[Source text Boundary: Start]

Reliability: Gizmoproject turned out to be a real problem for us. Like Skype, it is presented as a free service, and you can call any other VOIP clients directly using their software phone for free. Our problems started when we bought a phone number so that our neighbors, family and customers could call us using standard phones, and "Call Out" credits so that we could call them back on their standard phones. Within a few minutes, one of our Gizmoproject accounts went dead. I tried to contact them via their support web site four times. Several days passed with no answer. They don't provide a support telephone number, and their discussion forum system is broken. In other words, they took our money, shut down our account, and provided no means of communicating with them to remedy the problem.
Call Quality: It is bad enough to try to use normal phones to talk to someone who is using a flaky cell phone. If you throw VOIP into the mix, it is almost impossible. Otherwise, most calls are fine, and much of the time the person on the other end doesn't appear to notice any difference.
Faxes: I've been able to send faxes up to about 3 pages long via VOIP, but it is really hit and miss. To some companies I can't get a single page fax to go through. To others, it isn't a problem. If you rely on faxing, VOIP is presently not the way to go.
911: Smaller and less expensive VOIP providers do not provide 911 service.
Release the Lawyers: The recent news is that Vonage is about to be shut down due to a lawsuit from Verizon claiming that Vonage is infringing upon various patents. Maybe so. Maybe not. History demonstrates that judges are far from infallible. If Vonage did knowingly infringe on patents, then it should pay a price. But either way it does bode ill for VOIP in general. The conventional phone companies also offer VOIP services, but at a much higher price than the small VOIP providers ($20-$50 per month). I wouldn't be surprised if they choose to sue the small providers into non-existence so as to force consumers to purchase services at a higher price than they could otherwise get in a free market. Another approach they might take is to not allow VOIP traffic from other providers on their networks. They already did this with SMTP mail service, and they and other large companies have a tendency to engage in such activities.

[Source text Boundary: End]
[Dataset entries Boundary: Start]

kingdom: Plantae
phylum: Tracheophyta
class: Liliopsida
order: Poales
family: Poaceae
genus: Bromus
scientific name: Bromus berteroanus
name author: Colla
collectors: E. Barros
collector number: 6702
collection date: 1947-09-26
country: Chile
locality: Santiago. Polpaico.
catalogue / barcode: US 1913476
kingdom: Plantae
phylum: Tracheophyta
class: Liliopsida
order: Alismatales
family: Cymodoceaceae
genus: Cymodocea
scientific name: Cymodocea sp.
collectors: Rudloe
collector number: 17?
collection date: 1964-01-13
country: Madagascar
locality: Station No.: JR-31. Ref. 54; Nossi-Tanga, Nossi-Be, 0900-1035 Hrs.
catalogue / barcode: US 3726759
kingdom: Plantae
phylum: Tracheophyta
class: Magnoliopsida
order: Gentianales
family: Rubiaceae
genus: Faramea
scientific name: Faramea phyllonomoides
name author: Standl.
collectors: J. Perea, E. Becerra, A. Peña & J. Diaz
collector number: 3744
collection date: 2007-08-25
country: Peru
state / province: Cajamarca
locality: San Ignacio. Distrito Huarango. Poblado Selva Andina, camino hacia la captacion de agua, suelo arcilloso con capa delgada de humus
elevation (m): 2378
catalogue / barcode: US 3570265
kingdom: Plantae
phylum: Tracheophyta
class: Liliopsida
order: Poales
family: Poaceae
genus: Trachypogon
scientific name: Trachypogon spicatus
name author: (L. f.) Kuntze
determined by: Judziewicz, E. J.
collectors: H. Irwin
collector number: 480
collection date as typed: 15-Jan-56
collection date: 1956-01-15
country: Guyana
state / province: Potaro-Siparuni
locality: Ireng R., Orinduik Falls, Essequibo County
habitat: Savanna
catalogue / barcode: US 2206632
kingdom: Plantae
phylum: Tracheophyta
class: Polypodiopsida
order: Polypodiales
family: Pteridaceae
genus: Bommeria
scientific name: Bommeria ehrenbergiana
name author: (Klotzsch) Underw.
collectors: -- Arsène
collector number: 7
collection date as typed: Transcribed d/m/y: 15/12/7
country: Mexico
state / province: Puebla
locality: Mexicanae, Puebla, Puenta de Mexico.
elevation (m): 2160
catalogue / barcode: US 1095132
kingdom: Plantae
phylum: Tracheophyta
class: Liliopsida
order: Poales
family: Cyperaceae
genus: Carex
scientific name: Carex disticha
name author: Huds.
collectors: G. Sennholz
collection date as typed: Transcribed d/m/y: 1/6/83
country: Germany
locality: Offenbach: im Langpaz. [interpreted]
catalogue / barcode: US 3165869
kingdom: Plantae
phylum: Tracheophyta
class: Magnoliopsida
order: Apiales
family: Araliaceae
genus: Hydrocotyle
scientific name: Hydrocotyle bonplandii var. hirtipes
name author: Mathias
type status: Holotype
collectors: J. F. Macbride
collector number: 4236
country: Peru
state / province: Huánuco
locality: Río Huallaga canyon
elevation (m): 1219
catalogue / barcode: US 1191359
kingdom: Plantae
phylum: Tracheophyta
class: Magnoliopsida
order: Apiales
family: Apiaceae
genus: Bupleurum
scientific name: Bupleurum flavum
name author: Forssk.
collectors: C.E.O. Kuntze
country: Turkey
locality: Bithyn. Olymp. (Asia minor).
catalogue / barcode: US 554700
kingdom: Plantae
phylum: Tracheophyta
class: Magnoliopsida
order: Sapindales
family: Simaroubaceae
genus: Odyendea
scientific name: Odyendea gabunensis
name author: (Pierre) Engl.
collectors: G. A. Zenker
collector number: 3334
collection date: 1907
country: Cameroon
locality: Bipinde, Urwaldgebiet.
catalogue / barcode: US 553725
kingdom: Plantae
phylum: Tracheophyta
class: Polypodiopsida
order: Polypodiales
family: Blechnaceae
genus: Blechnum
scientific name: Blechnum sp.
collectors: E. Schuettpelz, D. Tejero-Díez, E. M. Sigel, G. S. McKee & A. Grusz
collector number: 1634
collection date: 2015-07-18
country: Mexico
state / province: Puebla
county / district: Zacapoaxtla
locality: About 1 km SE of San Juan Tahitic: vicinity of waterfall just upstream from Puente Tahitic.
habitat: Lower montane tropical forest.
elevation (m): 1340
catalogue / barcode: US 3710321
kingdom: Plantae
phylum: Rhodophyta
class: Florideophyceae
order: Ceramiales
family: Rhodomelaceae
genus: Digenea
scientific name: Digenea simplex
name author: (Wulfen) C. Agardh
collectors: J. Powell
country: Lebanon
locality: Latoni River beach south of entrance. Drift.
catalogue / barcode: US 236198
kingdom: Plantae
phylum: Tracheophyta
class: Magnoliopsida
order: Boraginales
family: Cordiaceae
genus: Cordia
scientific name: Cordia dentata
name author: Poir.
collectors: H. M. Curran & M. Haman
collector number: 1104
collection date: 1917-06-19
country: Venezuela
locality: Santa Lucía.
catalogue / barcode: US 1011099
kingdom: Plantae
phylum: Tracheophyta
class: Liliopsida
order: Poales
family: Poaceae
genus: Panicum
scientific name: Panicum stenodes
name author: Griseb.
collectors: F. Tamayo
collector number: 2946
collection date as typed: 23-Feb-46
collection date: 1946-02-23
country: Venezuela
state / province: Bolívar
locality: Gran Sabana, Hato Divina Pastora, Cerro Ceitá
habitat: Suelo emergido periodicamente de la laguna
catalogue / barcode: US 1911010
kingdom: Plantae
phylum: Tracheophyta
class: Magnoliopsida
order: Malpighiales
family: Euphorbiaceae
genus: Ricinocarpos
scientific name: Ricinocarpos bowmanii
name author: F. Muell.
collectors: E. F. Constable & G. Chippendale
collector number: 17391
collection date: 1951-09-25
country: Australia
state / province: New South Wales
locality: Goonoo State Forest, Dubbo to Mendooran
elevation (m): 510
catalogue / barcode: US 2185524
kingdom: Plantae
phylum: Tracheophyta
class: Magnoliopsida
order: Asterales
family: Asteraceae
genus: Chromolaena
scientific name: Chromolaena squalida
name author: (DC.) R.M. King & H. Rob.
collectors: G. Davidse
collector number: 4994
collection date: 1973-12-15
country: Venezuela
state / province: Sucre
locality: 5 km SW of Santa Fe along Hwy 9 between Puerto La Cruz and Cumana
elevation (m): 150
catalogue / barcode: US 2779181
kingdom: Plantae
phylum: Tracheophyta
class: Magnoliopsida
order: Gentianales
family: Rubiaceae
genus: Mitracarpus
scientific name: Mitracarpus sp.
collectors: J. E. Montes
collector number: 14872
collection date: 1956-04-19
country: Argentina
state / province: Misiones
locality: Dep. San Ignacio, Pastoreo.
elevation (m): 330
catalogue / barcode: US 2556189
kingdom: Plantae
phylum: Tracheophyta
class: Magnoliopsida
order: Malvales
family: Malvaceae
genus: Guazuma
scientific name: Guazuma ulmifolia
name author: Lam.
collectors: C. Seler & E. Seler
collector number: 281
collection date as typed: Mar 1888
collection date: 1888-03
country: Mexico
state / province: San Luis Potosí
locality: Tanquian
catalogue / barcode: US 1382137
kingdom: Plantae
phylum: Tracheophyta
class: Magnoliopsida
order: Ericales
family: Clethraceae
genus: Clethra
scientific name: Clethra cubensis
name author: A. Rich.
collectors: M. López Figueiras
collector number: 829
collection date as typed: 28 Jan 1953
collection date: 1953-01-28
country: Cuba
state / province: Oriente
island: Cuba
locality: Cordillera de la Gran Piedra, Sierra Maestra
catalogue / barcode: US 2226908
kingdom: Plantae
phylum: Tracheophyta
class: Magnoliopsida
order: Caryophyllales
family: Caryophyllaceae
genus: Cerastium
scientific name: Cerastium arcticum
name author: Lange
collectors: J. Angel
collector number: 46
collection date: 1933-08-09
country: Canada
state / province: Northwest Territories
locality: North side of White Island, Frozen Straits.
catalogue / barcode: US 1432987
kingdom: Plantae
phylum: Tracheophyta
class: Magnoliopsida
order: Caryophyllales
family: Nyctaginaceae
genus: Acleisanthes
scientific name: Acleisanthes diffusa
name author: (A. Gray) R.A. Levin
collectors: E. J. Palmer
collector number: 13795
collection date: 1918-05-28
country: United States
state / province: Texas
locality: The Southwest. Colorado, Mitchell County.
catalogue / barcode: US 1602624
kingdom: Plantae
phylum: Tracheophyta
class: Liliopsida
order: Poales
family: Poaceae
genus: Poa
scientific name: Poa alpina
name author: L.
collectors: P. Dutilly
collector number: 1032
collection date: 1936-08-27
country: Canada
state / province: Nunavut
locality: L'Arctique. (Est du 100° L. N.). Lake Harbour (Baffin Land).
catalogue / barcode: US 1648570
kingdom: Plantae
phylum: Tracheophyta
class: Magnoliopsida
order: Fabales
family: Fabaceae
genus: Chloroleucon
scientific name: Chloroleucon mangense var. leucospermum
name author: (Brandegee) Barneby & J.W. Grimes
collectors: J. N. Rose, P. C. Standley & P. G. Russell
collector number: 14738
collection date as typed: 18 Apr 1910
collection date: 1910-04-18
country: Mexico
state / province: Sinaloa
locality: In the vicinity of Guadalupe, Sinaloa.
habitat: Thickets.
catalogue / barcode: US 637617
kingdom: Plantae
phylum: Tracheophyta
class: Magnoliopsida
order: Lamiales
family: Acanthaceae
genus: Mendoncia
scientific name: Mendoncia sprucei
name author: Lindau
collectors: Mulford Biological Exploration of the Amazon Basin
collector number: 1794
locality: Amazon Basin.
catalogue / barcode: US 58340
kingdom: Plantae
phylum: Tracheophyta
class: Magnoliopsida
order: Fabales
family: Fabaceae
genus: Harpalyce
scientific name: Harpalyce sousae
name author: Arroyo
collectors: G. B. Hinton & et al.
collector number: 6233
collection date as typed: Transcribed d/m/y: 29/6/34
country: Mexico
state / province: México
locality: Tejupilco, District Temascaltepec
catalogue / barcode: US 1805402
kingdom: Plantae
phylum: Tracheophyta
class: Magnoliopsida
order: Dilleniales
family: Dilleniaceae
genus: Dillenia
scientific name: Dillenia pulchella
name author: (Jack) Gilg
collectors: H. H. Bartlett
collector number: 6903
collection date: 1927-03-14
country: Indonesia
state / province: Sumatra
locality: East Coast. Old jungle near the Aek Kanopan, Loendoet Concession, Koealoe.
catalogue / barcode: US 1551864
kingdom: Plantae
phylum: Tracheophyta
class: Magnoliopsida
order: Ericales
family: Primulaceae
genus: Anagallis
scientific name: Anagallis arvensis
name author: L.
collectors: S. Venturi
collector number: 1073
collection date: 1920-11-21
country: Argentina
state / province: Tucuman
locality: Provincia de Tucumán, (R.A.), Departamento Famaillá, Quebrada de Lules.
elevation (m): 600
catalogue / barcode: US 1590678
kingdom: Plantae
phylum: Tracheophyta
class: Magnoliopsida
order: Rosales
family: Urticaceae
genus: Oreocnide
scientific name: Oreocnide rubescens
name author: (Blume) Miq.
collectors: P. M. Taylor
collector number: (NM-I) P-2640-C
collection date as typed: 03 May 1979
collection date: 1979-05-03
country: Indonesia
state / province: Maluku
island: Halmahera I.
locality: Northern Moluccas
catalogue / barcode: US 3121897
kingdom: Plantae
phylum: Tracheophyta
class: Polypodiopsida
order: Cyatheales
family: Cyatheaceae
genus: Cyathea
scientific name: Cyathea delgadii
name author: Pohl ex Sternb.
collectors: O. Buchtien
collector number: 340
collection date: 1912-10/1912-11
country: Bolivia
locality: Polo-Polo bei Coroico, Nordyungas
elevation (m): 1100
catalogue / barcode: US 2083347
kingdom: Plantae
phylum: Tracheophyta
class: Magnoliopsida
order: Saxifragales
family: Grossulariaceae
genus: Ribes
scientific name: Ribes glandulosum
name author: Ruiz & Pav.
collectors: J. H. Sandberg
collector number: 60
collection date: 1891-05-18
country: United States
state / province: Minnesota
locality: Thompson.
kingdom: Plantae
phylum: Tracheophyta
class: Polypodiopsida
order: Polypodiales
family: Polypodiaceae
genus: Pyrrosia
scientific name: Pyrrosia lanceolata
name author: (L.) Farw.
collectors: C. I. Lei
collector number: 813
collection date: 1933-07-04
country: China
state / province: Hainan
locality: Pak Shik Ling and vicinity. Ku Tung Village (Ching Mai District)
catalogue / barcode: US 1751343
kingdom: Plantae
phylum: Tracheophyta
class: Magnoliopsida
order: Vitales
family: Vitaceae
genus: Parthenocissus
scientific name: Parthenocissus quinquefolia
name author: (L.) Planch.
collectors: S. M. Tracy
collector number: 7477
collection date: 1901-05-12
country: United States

[Dataset entries Boundary: End]

Apply what you read
**A)** Say whether each statement agrees with the passage on VOIP, answering yes or no and quoting the deciding words: (i) Gizmoproject provides a support telephone number. (ii) The writer has sent faxes of about 3 pages via VOIP. (iii) Smaller, less expensive VOIP providers offer 911 service.
**B)** Write what comes next in the passage on VOIP, picking up after its final sentence.

Results by task
**A)**
(i) No: "They don't provide a support telephone number"
(ii) Yes: "I've been able to send faxes up to about 3 pages long via VOIP"
(iii) No: "Smaller and less expensive VOIP providers do not provide 911 service."

**B)**
In any event, I continued looking and am presently trying both ViaTalk and CallWithUs. I went with ViaTalk for the home number because it provides 911 service (if we have a babysitter and there is an emergency, I'd like for her not to have to think too much about what to do). Both are proving to be excellent in terms of services, price and call quality. It only took a few minutes to recongifure the PAP2TNA to work with both services. ViaTalk is a little more expensive, but simpler to set up. CallWithUs costs less, but you must have your own adapter device and sufficient knowledge to configure it. CallWithUs is unique in that it allows multiple lines and adapters under a single account. Most services presently require that you purchase a separate account for each physical phone line/number you are installing.
So my recommendations (as of March, 2007) are:
If you are happy with your present service and don't mind spending more than you have to, if you don't want to deal with moving or changing phone numbers (or don't like change in general), stay with your present service.
If your phone needs are simple -- a single line and only one location, for example -- and you don't mind making and receiving calls via your computer, Skype is great. It just works. Buy a call-in number and some call out credits. It will probably cost you a total of $50 for a full year of telephone service, plus whatever you pay for your headset. For most people, that is about a 90% savings over what they are presently paying for similar services.
If you want to go with VOIP but use your conventional phones and wiring, find a "SIP-compatible" adapter and company like Sunrocket, ViaTalk (easier, turn-key type service) or CallWithUs (less expensive and technically more complicated). There are a lot of them out there. The adapters start around $50, and are provided free with some accounts. Total cost per month can run $10 - $20 (or more) depending on the level of service you select and your calling habits.